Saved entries
>>>
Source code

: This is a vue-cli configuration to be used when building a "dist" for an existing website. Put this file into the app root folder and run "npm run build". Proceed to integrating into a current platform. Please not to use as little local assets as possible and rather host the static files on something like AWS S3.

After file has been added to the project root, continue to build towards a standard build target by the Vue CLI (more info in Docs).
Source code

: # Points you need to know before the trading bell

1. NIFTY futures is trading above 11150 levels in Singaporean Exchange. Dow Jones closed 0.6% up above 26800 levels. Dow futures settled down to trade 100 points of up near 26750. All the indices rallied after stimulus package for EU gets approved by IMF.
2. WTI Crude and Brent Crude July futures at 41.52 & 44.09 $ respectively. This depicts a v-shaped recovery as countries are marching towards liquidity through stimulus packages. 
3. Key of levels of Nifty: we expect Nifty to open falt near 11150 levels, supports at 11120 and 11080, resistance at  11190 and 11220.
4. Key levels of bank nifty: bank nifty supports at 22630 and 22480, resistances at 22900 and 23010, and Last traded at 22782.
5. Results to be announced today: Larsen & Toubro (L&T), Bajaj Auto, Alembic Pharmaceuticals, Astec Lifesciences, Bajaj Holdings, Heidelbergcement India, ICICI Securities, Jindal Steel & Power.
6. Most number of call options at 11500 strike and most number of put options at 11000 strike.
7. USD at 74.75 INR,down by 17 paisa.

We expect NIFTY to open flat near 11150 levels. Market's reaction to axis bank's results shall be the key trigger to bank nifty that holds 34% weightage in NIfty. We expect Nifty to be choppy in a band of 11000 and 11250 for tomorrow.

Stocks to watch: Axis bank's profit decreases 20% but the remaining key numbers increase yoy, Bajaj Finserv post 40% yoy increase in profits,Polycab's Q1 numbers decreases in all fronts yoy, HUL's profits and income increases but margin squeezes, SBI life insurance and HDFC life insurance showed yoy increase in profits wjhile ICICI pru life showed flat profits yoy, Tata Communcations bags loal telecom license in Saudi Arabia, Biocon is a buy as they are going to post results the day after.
<<<
**Exercise details**
Print every line from the one that contains "2. WTI Crude" to the end of the records, exactly as written, and nothing more.

**Task response**
2. WTI Crude and Brent Crude July futures at 41.52 & 44.09 $ respectively. This depicts a v-shaped recovery as countries are marching towards liquidity through stimulus packages. 
3. Key of levels of Nifty: we expect Nifty to open falt near 11150 levels, supports at 11120 and 11080, resistance at  11190 and 11220.
4. Key levels of bank nifty: bank nifty supports at 22630 and 22480, resistances at 22900 and 23010, and Last traded at 22782.
5. Results to be announced today: Larsen & Toubro (L&T), Bajaj Auto, Alembic Pharmaceuticals, Astec Lifesciences, Bajaj Holdings, Heidelbergcement India, ICICI Securities, Jindal Steel & Power.
6. Most number of call options at 11500 strike and most number of put options at 11000 strike.
7. USD at 74.75 INR,down by 17 paisa.

We expect NIFTY to open flat near 11150 levels. Market's reaction to axis bank's results shall be the key trigger to bank nifty that holds 34% weightage in NIfty. We expect Nifty to be choppy in a band of 11000 and 11250 for tomorrow.

Stocks to watch: Axis bank's profit decreases 20% but the remaining key numbers increase yoy, Bajaj Finserv post 40% yoy increase in profits,Polycab's Q1 numbers decreases in all fronts yoy, HUL's profits and income increases but margin squeezes, SBI life insurance and HDFC life insurance showed yoy increase in profits wjhile ICICI pru life showed flat profits yoy, Tata Communcations bags loal telecom license in Saudi Arabia, Biocon is a buy as they are going to post results the day after.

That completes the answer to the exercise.